Wakil rakyat daerah pemilihan Bolaang Mongondow Raya (Bolmong Raya) ini pula mengisahkan kejadian awal didorongnya perda tersebut. Pada tahun 2015 sekitar bulan Juni mereka menghadap Gubernur Sulut. Bersama dengan almarhum anggota dewan Fanny Legoh dan beberapa lainnya, Jems Tuuk turut diajak. “Dalam pertemuan tersebut, maka adanya perintah secara lisan untuk membentuk perda kebudayaan,” ujar Tuuk, Selasa (20/8/2024) di Ruang rapat Paripurna DPRD Sulut.
Tuuk pun menjelaskan, perda tersebut memiliki 24 bab dan 53 Pasal.
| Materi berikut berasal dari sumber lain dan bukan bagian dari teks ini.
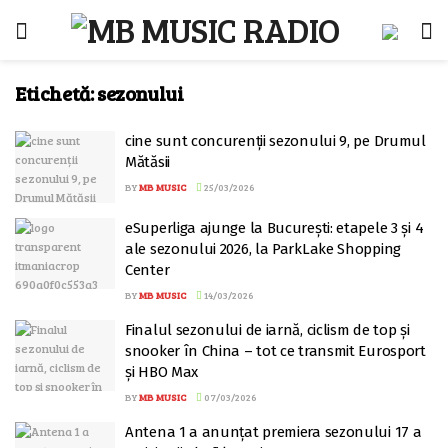
Etichetă:
sezonului
cine sunt concurenții sezonului 9, pe Drumul
Mătăsii
BY
MB MUSIC
25/03/2026
eSuperliga ajunge la București: etapele 3 și 4
ale sezonului 2026, la ParkLake Shopping
Center
BY
MB MUSIC
14/03/2026
Finalul sezonului de iarnă, ciclism de top și
snooker în China – tot ce transmit Eurosport
și HBO Max
BY
MB MUSIC
07/03/2026
Antena 1 a anunțat premiera sezonului 17 a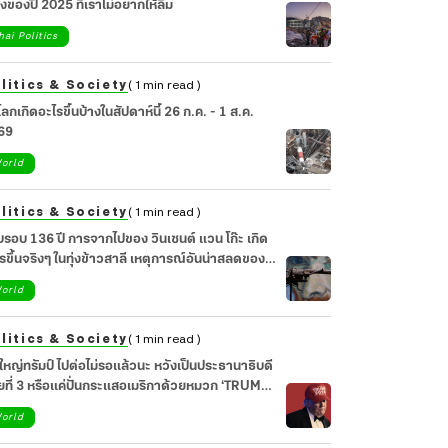
่องของปี 2025 ที่เราไม่อยากให้ลืม
hai Politics
litics & Society
( 1 min read )
วโลกเกิดอะไรขึ้นบ้างในสัปดาห์นี้ 26 ก.ค. - 1 ส.ค.
69
orld
litics & Society
( 1 min read )
รอบ 136 ปี การจากไปของ วินเซนต์ แวน โก๊ะ เกิด
รขึ้นจริงๆ ในทุ่งข้าวสาลี เหตุการณ์อันน่าสลดของ
ปินผู้น่าเศร้า
orld
litics & Society
( 1 min read )
ใหญ่ทรัมป์ ไปต่อไม่รอแล้วนะ หวังเป็นประธานาธิบดี
ยที่ 3 หรือแค่ปั่นกระแสอเมริกาด้วยหมวก ‘TRUMP
28’ ?
orld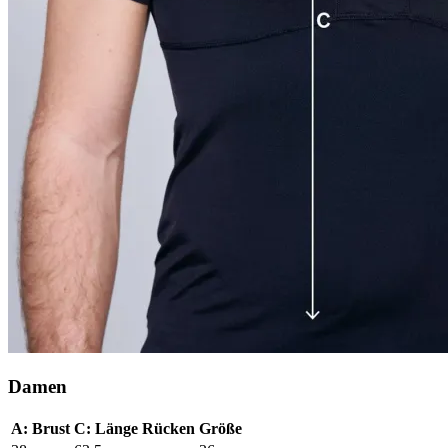
Damen
A: Brust
C: Länge Rücken
Größe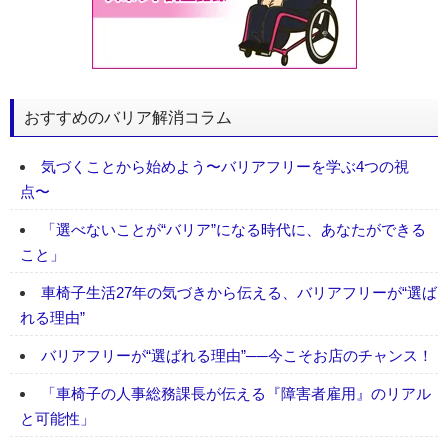
おすすめのバリア解消コラム
気づくことから始めよう〜バリアフリーを学ぶ4つの視
点〜
「選べないことが“バリア”になる時代に、あなたができる
こと」
車椅子生活27年の気づきから伝える、バリアフリーが“選ば
れる理由”
バリアフリーが“選ばれる理由”──今こそお店のチャンス！
「車椅子の人事総務課長が伝える『障害者雇用』のリアル
と可能性」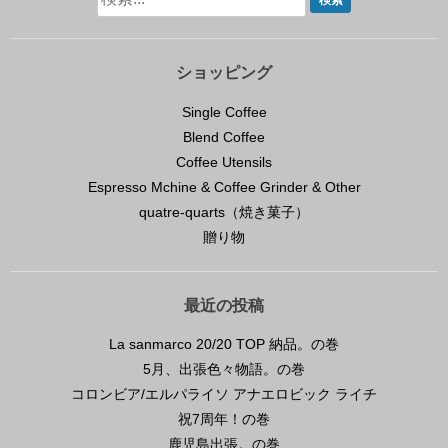
ショッピング
Single Coffee
Blend Coffee
Coffee Utensils
Espresso Mchine & Coffee Grinder & Other
quatre-quarts（焼き菓子）
贈り物
最近の投稿
La sanmarco 20/20 TOP 納品。の巻
5月、出張色々物語。の巻
コロンビア/エルパライソ アナエロビック ライチ
祝7周年！の巻
鹿児島出張。の巻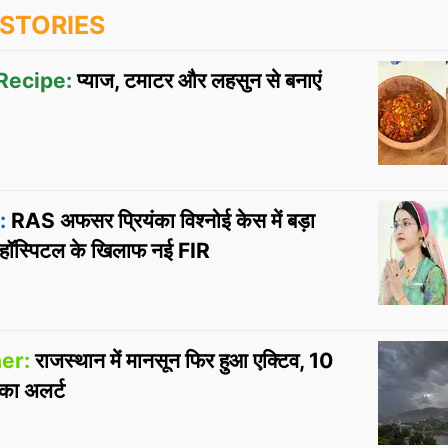
STORIES
Recipe:
प्याज, टमाटर और लहसुन से बनाएं
:
RAS अफसर प्रियंका विश्नोई केस में बड़ा
र हॉस्पिटल के खिलाफ नई FIR
er:
राजस्थान में मानसून फिर हुआ एक्टिव, 10
का अलर्ट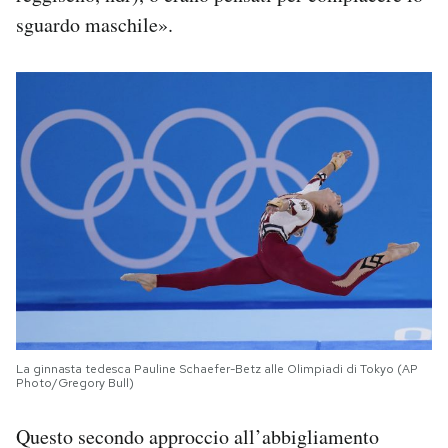
sguardo maschile».
La ginnasta tedesca Pauline Schaefer-Betz alle Olimpiadi di Tokyo (AP
Photo/Gregory Bull)
Questo secondo approccio all’abbigliamento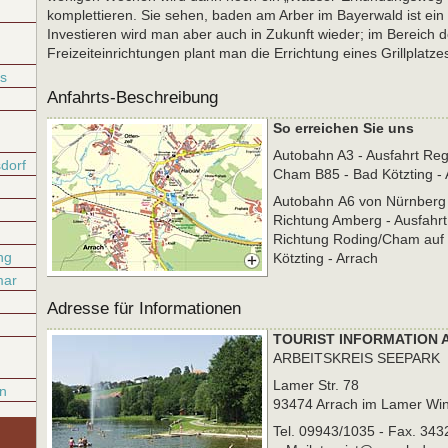
komplettieren. Sie sehen, baden am Arber im Bayerwald ist ein r
Investieren wird man aber auch in Zukunft wieder; im Bereich d
Freizeiteinrichtungen plant man die Errichtung eines Grillplatze
s
Anfahrts-Beschreibung
So erreichen Sie uns
Autobahn A3 - Ausfahrt Re
dorf
Cham B85 - Bad Kötzting - 
Autobahn A6 von Nürnberg
Richtung Amberg - Ausfahrt
Richtung Roding/Cham auf 
ng
Kötzting - Arrach
mar
Adresse für Informationen
TOURIST INFORMATION
ARBEITSKREIS SEEPARK
Lamer Str. 78
n
93474 Arrach im Lamer Win
Tel. 09943/1035 - Fax. 343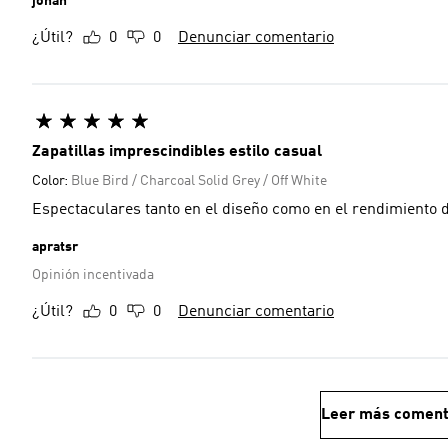
johan
¿Útil?
0
0
Denunciar comentario
Zapatillas imprescindibles estilo casual
Color:
Blue Bird / Charcoal Solid Grey / Off White
Espectaculares tanto en el diseño como en el rendimiento
apratsr
Opinión incentivada
¿Útil?
0
0
Denunciar comentario
Leer más coment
Hal yang menyolok dari perda ini adalah sanksi 6 bulan pidana atau denda Rp50 juta rupiah bagi pejabat yang tidak melaksanakan amanat dari perda ini. “Sehingga, diharapkan dari pemerintah provinsi Sulawesi Utara, di 15 kabupaten kota dapat melaksanakan amanat perda ini dengan baik dan benar,” tegas politisi Partai Demokrasi Indonesia Perjuangan (PDIP).
Lanjutnya lagi, adapun amanat dari perda ini, mulai dari Pendidikan Anak Usia Dini (PAUD) sampai dengan SMA dapat berbahasa daerah dalam 10 tahun yang akan datang.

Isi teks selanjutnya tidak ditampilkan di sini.